11 Temmuz 2013 Perşembe

The Call (2013)


Yönetmen: Brad Anderson
Oyuncular: Halle Berry, Abigail Breslin, Michael Eklund, Morris Chestnut, Michael Imperioli, David Otunga, Justina Machado, Denise Dowse
Senaryo: Richard D'Ovidio, Nicole D'Ovidio, Jon Bokenkamp
Müzik: John Debney

Jordan, 911 Acil yardım hattında santral görevlisi olarak çalışan bir kadındır. Bir gün merkezi arayan genç bir kız sesi evine zorla giren biri olduğunu ve hayatının tehlikede olduğunu söyler. Jordan ekipler evi tespit edip kızı kurtarıncaya kadar hatta kalıp kıza destek olmaya çalışırken beklenmedik bir hata yapar. Genç kız öldürülüp gömülmüş olarak bulunur. Psikolojisi bozulan Jordan santralden geri hizmete çekilir. Altı ay sonra 911'e Casey adlı bir genç kızdan kaçırıldığına dair yardım çağrısı gelir. Çağrıyı bir acemi görevliden devralan Jordan kızı kurtarmak için elinden gelen her şeyi yapmaya kararlıdır. Yavaş yavaş anlaşılır ki Jordan’ın altı ay önce kurtaramadığı kızın katiliyle Casey’yi kaçıran kişi aynı adamdır.

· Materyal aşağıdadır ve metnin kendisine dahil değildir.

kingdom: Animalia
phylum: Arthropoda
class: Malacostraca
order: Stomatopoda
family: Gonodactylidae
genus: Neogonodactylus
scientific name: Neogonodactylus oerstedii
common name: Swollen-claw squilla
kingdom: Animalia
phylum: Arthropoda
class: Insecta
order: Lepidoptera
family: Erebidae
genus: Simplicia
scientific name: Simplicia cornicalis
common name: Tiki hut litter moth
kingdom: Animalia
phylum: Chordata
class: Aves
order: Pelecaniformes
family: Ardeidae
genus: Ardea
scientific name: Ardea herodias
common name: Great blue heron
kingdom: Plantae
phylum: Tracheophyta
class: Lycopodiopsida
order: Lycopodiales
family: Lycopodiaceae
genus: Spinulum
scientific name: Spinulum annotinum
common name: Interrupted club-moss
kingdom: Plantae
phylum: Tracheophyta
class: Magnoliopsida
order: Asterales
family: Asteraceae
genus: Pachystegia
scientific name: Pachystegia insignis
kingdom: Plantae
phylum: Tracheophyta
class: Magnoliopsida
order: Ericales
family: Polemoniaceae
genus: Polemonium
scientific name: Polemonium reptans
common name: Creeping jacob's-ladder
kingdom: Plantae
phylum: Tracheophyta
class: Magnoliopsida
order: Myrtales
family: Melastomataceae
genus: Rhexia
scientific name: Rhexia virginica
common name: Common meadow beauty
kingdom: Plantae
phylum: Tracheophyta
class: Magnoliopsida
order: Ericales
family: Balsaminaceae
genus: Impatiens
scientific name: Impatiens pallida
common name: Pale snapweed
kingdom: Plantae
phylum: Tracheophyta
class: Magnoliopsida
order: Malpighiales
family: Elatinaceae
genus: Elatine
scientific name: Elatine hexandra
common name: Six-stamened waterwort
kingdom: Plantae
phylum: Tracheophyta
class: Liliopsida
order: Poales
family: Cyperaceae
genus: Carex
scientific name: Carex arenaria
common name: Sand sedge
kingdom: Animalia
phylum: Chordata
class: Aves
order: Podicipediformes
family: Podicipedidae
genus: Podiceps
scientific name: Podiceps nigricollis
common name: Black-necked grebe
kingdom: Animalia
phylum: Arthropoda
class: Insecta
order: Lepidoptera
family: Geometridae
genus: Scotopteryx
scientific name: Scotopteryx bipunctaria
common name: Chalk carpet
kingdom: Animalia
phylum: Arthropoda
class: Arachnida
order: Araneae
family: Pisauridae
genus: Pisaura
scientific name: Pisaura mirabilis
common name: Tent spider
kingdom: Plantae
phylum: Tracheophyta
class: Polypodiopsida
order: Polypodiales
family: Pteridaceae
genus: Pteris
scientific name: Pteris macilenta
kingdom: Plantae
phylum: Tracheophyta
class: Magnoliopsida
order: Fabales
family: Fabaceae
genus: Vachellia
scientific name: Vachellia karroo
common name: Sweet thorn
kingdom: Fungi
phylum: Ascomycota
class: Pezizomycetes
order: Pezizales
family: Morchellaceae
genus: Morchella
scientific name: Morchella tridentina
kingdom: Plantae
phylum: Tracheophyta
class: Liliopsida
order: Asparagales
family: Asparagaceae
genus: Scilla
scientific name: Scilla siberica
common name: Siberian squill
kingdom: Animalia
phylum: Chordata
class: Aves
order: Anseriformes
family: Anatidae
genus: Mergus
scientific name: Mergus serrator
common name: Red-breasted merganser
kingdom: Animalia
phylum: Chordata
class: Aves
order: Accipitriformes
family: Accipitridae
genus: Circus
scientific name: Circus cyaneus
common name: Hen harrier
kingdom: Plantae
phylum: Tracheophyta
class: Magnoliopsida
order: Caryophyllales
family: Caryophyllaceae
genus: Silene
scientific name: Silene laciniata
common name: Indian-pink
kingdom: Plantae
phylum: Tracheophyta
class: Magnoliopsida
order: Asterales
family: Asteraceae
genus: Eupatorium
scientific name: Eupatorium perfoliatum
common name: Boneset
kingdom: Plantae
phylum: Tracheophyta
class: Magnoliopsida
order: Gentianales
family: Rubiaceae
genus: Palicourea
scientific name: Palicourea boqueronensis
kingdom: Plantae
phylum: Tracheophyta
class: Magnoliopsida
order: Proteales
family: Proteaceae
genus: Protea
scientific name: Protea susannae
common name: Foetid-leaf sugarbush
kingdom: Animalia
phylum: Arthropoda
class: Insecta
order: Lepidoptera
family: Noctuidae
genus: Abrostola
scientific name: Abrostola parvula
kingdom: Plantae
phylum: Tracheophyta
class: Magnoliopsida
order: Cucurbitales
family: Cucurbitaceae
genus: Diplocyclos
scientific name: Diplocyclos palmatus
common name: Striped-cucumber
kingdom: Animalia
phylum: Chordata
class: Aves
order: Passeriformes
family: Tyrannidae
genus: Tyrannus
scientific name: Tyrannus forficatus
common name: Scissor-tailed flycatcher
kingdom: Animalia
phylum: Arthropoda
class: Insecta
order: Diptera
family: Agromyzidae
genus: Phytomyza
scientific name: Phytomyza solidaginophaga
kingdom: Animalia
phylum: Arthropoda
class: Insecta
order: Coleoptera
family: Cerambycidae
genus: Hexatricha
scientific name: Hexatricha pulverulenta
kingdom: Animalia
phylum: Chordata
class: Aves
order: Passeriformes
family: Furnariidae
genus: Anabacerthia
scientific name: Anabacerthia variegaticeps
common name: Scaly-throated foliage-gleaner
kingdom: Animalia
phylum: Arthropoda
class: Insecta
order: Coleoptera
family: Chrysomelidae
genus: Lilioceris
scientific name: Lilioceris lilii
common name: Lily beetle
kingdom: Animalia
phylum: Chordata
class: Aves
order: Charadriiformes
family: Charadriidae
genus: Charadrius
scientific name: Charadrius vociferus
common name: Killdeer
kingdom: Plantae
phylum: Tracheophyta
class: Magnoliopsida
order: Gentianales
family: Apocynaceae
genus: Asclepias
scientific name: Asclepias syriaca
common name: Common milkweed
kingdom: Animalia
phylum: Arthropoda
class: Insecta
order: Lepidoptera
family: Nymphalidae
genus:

The Machinist (2004) filminde elde ettiği başarıyla adını duyuran, ancak Transsiberian (2008) ve Vanishing On 7th Street (2010) ile grafiğini düşürdükten sonra bazı tanınmış dizilerin çeşitli bölümlerini yöneten Brad Anderson’ın son filmi The Call, o grafiği yükseltmeyi yine başaramayan bir psikolojik gerilim denemesi. Tabii bir kamyon dolusu klişeyle donatıldığı için psikolojik gerilimden aksiyona doğru kaymaktan kendini alamıyor. Mesela altı ay arayla aynı katilin yakalamaya çalıştığı iki kızın yardım çağrılarının 911 görevlisi kahramanımız Jordan’a denk gelmesi, (gerçi ikincisinde direk telefonda değil, telefondaki görevlinin hemen tepesindeydi) tesadüfün ancak iğne deliği olabilir. Böylece geçmişindeki bir hatayı telafi etme fırsatı verilen kahramanlar kervanına Jordan’da katılıyor. Katilin amacını gerçekleştirmeye çalışırken yoluna çıkanları harcaması, çekmeyen telefon, polise haber vermeden yapılan aptallıklar, öldü sanılanın birden arkanızda bitivermesi gibi uğraşsam bir o kadar daha bulabileceğim bayatlıklar film boyunca yakanızdan düşmüyor.

Psikopatımızın ise Maniac filmini anımsatan kafayı sıyırma sebepleri akla geldikçe, bu üçüncü senaryo çalışmasıyla da bir baltaya sap olamayacağının sinyallerini veren Richard D'Ovidio’nun Brad Anderson ile ortaklığı, bakış şekline göre farklı sonuçlar doğuruyor. Sadece sürükleyici vakit geçirmelik bir akşam seyirliği arayanların memnun kalacağı, bunun bir aşama bile fazlasını bekleyenlerin daha çok bekleyecekleri bir film ortaya çıkıyor. Bana göre Maniac’tan daha iyiydi. Halle Berry, klasına yakışır biçimde telefon başındayken güven verici bir oyun çıkarıyor. Ama ne zaman ki sahaya inmeye kalkıyor, işte orada hem filmin kendisi, hem de Berry filme dudak büktürüyor. Katili canlandıran Michael Eklund da sevimsizliği ve tekinsizliğiyle dikkat çekici olmayı beceriyor. The Call, The Machinist’ten sonrası için umut saçan Brad Anderson’ın aslında yüzlercesi gibi sıradan olduğunu hala anlamayanlar için yeni bir fırsat.